To do:
The listing that follows must be retyped exactly, without its pictures.

Provided entries:
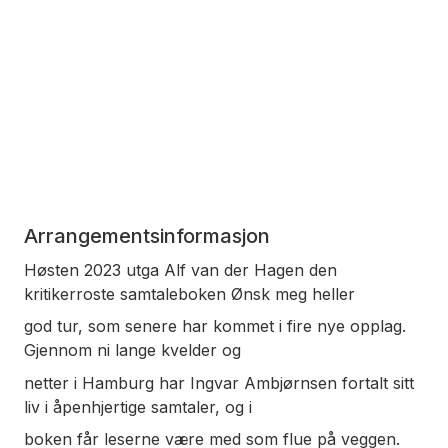
Arrangementsinformasjon
Høsten 2023 utga Alf van der Hagen den
kritikerroste samtaleboken Ønsk meg heller
god tur, som senere har kommet i fire nye opplag.
Gjennom ni lange kvelder og
netter i Hamburg har Ingvar Ambjørnsen fortalt sitt
liv i åpenhjertige samtaler, og i
boken får leserne være med som flue på veggen.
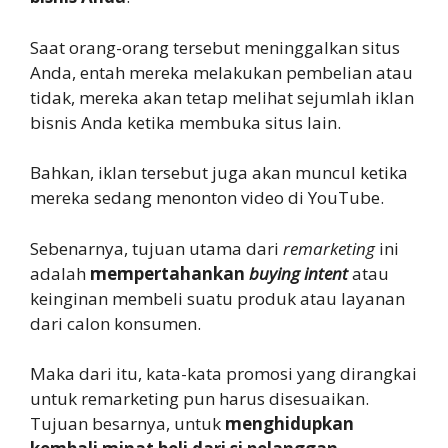
Saat orang-orang tersebut meninggalkan situs
Anda, entah mereka melakukan pembelian atau
tidak, mereka akan tetap melihat sejumlah iklan
bisnis Anda ketika membuka situs lain.
Bahkan, iklan tersebut juga akan muncul ketika
mereka sedang menonton video di YouTube.
Sebenarnya, tujuan utama dari
remarketing
ini
adalah
mempertahankan
buying intent
atau
keinginan membeli suatu produk atau layanan
dari calon konsumen.
Maka dari itu, kata-kata promosi yang dirangkai
untuk remarketing pun harus disesuaikan.
Tujuan besarnya, untuk
menghidupkan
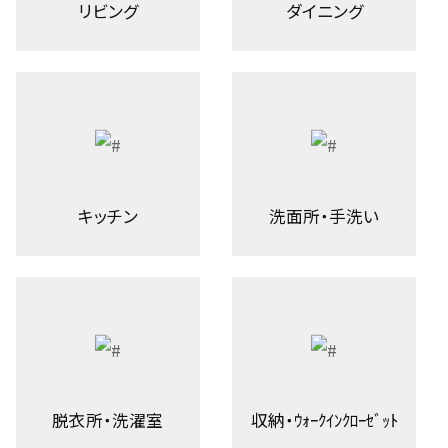
リビング
ダイニング
キッチン
洗面所・手洗い
脱衣所・洗濯室
収納・ｳｫｰｸｲﾝｸﾛｰｾﾞｯﾄ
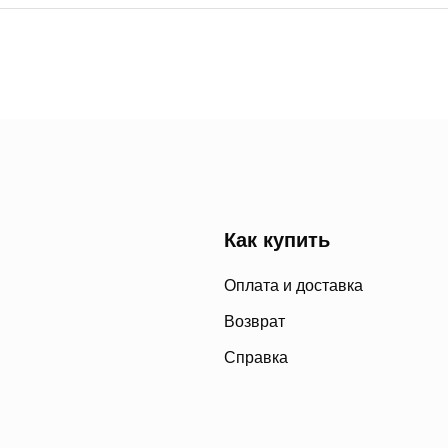
Как купить
Оплата и доставка
Возврат
Справка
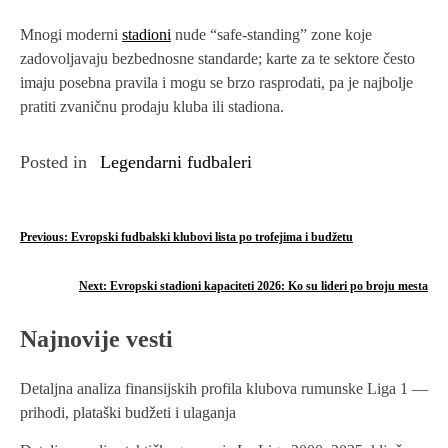
Mnogi moderni
stadioni
nude “safe-standing” zone koje
zadovoljavaju bezbednosne standarde; karte za te sektore često
imaju posebna pravila i mogu se brzo rasprodatі, pa je najbolje
pratiti zvaničnu prodaju kluba ili stadiona.
Posted in
Legendarni fudbaleri
P
Previous:
Evropski fudbalski klubovi lista po trofejima i budžetu
o
Next:
Evropski stadioni kapaciteti 2026: Ko su lideri po broju mesta
s
Najnovije vesti
t
n
Detaljna analiza finansijskih profila klubova rumunske Liga 1 —
prihodi, plataški budžeti i ulaganja
a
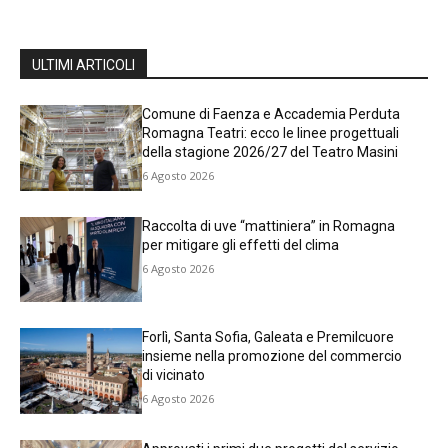
ULTIMI ARTICOLI
Comune di Faenza e Accademia Perduta
Romagna Teatri: ecco le linee progettuali
della stagione 2026/27 del Teatro Masini
6 Agosto 2026
Raccolta di uve “mattiniera” in Romagna
per mitigare gli effetti del clima
6 Agosto 2026
Forlì, Santa Sofia, Galeata e Premilcuore
insieme nella promozione del commercio
di vicinato
6 Agosto 2026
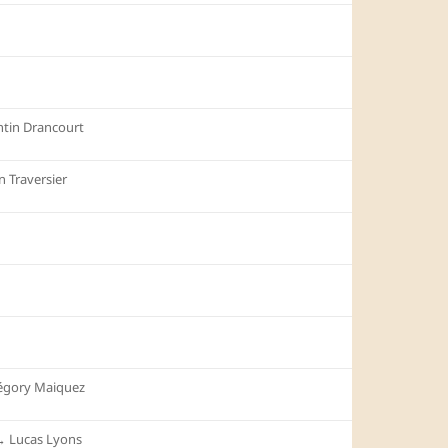
tin Drancourt
 Traversier
égory Maiquez
︎
Lucas Lyons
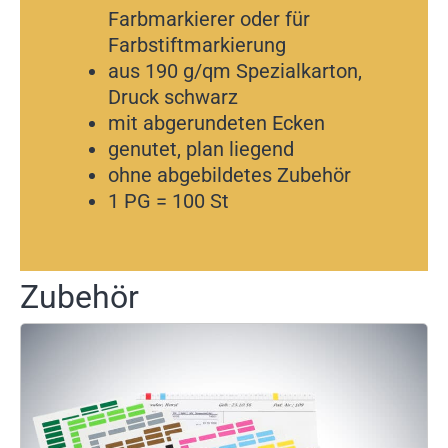
Farbmarkierer oder für
Farbstiftmarkierung
aus 190 g/qm Spezialkarton,
Druck schwarz
mit abgerundeten Ecken
genutet, plan liegend
ohne abgebildetes Zubehör
1 PG = 100 St
Zubehör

Answer below:
Arrangementsinformasjon
Høsten 2023 utga Alf van der Hagen den
kritikerroste samtaleboken Ønsk meg heller
god tur, som senere har kommet i fire nye opplag.
Gjennom ni lange kvelder og
netter i Hamburg har Ingvar Ambjørnsen fortalt sitt
liv i åpenhjertige samtaler, og i
boken får leserne være med som flue på veggen.
Saat orang-orang tersebut meninggalkan situs
Anda, entah mereka melakukan pembelian atau
tidak, mereka akan tetap melihat sejumlah iklan
bisnis Anda ketika membuka situs lain.
Bahkan, iklan tersebut juga akan muncul ketika
mereka sedang menonton video di YouTube.
Sebenarnya, tujuan utama dari
remarketing
ini
adalah
mempertahankan
buying intent
atau
keinginan membeli suatu produk atau layanan
dari calon konsumen.
Maka dari itu, kata-kata promosi yang dirangkai
untuk remarketing pun harus disesuaikan.
Tujuan besarnya, untuk
menghidupkan
リビング
ダイニング
キッチン
洗面所・手洗い
脱衣所・洗濯室
収納・ｳｫｰｸｲﾝｸﾛｰｾﾞｯﾄ
Как купить
Оплата и доставка
Возврат
Справка
Mnogi moderni
stadioni
nude “safe-standing” zone koje
zadovoljavaju bezbednosne standarde; karte za te sektore često
imaju posebna pravila i mogu se brzo rasprodatі, pa je najbolje
pratiti zvaničnu prodaju kluba ili stadiona.
Posted in
Legendarni fudbaleri
P
Previous:
Evropski fudbalski klubovi lista po trofejima i budžetu
o
Next:
Evropski stadioni kapaciteti 2026: Ko su lideri po broju mesta
s
Najnovije vesti
t
n
Detaljna analiza finansijskih profila klubova rumunske Liga 1 —
prihodi, plataški budžeti i ulaganja
a
ULTIMI ARTICOLI
Comune di Faenza e Accademia Perduta
Romagna Teatri: ecco le linee progettuali
della stagione 2026/27 del Teatro Masini
6 Agosto 2026
Raccolta di uve “mattiniera” in Romagna
per mitigare gli effetti del clima
6 Agosto 2026
Forlì, Santa Sofia, Galeata e Premilcuore
insieme nella promozione del commercio
di vicinato
6 Agosto 2026
tin Drancourt
 Traversier
égory Maiquez
︎
Lucas Lyons
Farbmarkierer oder für
Farbstiftmarkierung
aus 190 g/qm Spezialkarton,
Druck schwarz
mit abgerundeten Ecken
genutet, plan liegend
ohne abgebildetes Zubehör
1 PG = 100 St
Zubehör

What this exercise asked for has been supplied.